A student walks through the campus of Nassau Community College...

A student walks through the campus of Nassau Community College on April 28, 2011. Credit: Howard Schnapp

The trustee heading the Nassau Community College committee that will pick the school's next president referred to an African-American member of a campus minority group as "a thug" and its female leader as "the youngest looking and very pretty," according to an internal email made public at the board of trustees meeting Thursday night.

Copies of the email written by Anthony Cornachio, who is charged with appointing members to the presidential selection committee, were circulated at the board meeting by members of ALANA, a campus organization.

The college trustees hope to select a new president by June. Acting President Kenneth Saunders has led the school since August, when former president Donald Astrab was removed after only 30 months of the job.

Saunders, who is a candidate for the permanent president's job, would be the first African-American president in the college's history.

The message, dated March 22, was sent from Cornachio's personal email account to eight recipients, including other trustees.
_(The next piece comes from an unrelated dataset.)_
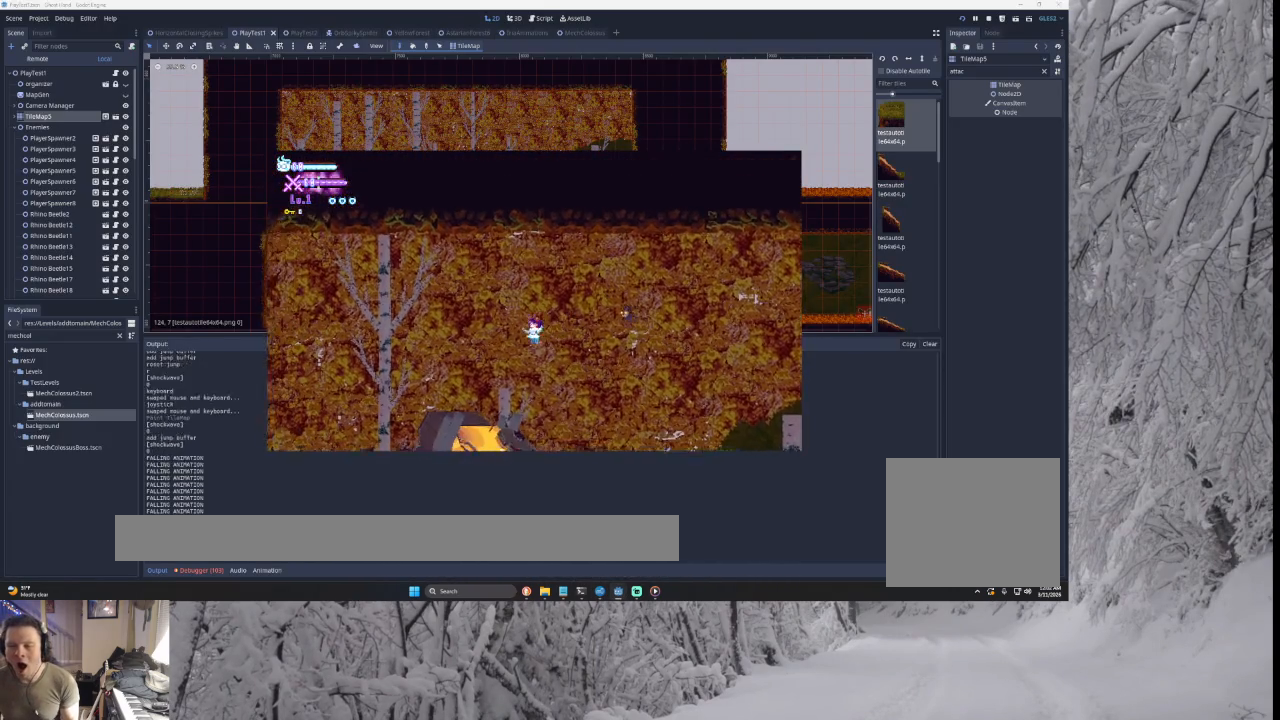
{"buttons": ["CROSS"], "left_stick": "left", "right_stick": "center", "events": [[100, "right_stick", "down"], [233, "right_stick", "center"]]}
"I find the email disturbing, sexist, hurtful, demeaning and it speaks to the real issue I am trying to address as an African-American and also as a woman," said Anissa Moore, president of ALANA, whom Cornachio was referring to in the email.
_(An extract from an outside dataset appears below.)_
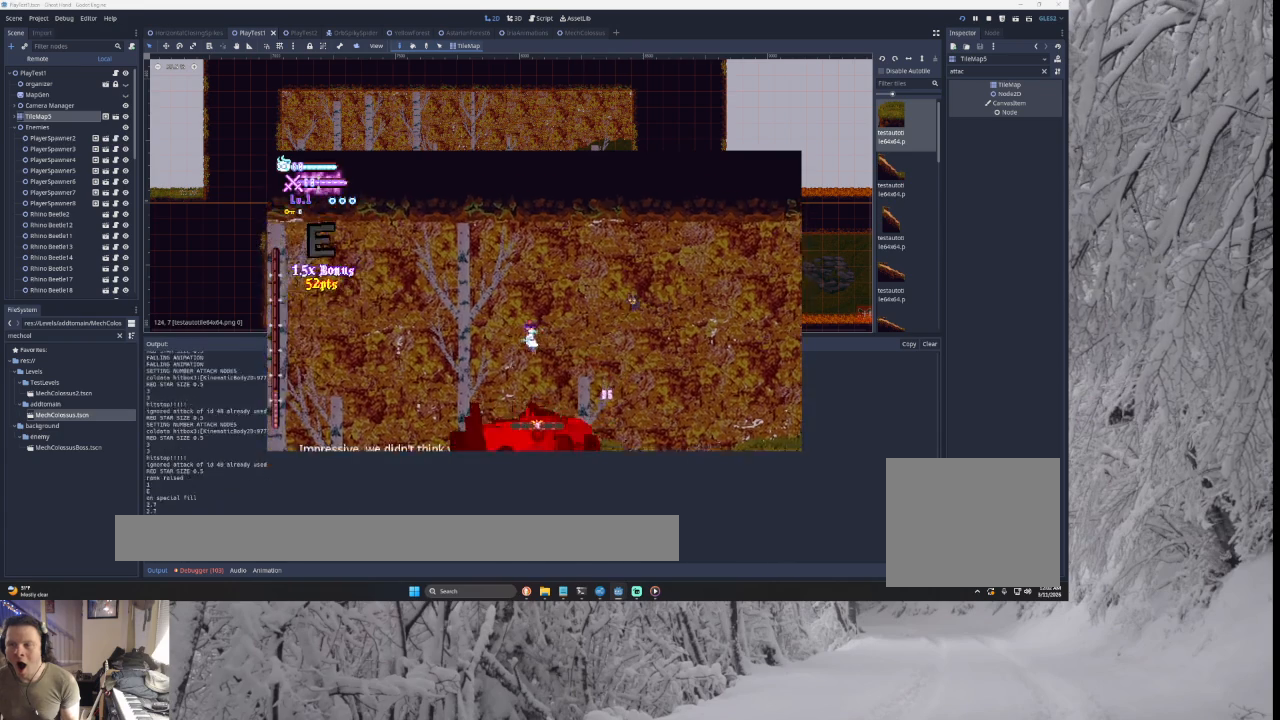
{"buttons": ["CROSS"], "left_stick": "left", "right_stick": "center", "events": [[100, "right_stick", "down"], [133, "left_stick", "right"], [200, "right_stick", "center"], [267, "left_stick", "left"]]}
A printed copy of the email was anonymously placed before the meeting Thursday in her faculty mailbox, said Marilyn Monroe, an executive board member of ALANA, which stands for African, Latino, Asian and Native American Alliance.

Monroe said she had attended Thursday night's trustee meeting to continue lobbying efforts with the board to get a member of ALANA on the 15-member presidential search committee. But when she discovered the email she said could not ignore it.

After the meeting, Cornachio, who is white, said he did not intend for the email to be public or for the correspondence to go beyond the intended recipients.

"Of course it wasn't meant that way," Cornachio said, referring to charges that the email contained offensive racial and sexist language.

In the message, Cornachio writes about a male African-American ALANA member: "that tall black guy is a thug and he has an agenda. Not known to be a nice person."

The email has been referred to the college's affirmative action officer, who will determine the appropriate response, said NCC board of trustees chairman Geoffrey Prime. He said the language in the email is not commonly used among trustees.

"Some of the language obviously concerns me," said Prime, who was an email recipient and is African-American.

The selection committee includes seven white women, five white men, two black men and one Asian man.

The college's fall semester enrollment of 23,074 was roughly 44 percent non-Hispanic white, 22 percent non-Hispanic black, 20 percent Hispanic, 6 percent Asian, 0.4 percent Hawaiian/Pacific Islander, 0.3 percent American Indian/Alaskan native, 4.6 percent unknown, 2 percent of two or more races and 0.7 nonresident, according to statistics provided by the college.

As of Thursday, there were 40 applicants for the president's post. Because of confidentiality rules, trustees would not disclose the ethnicity or gender of the candidates.

SUNY officials have said that the presidential searches are to be conducted at the campus level. College trustees are responsible for appointing members of the selection committee, according to SUNY guidelines.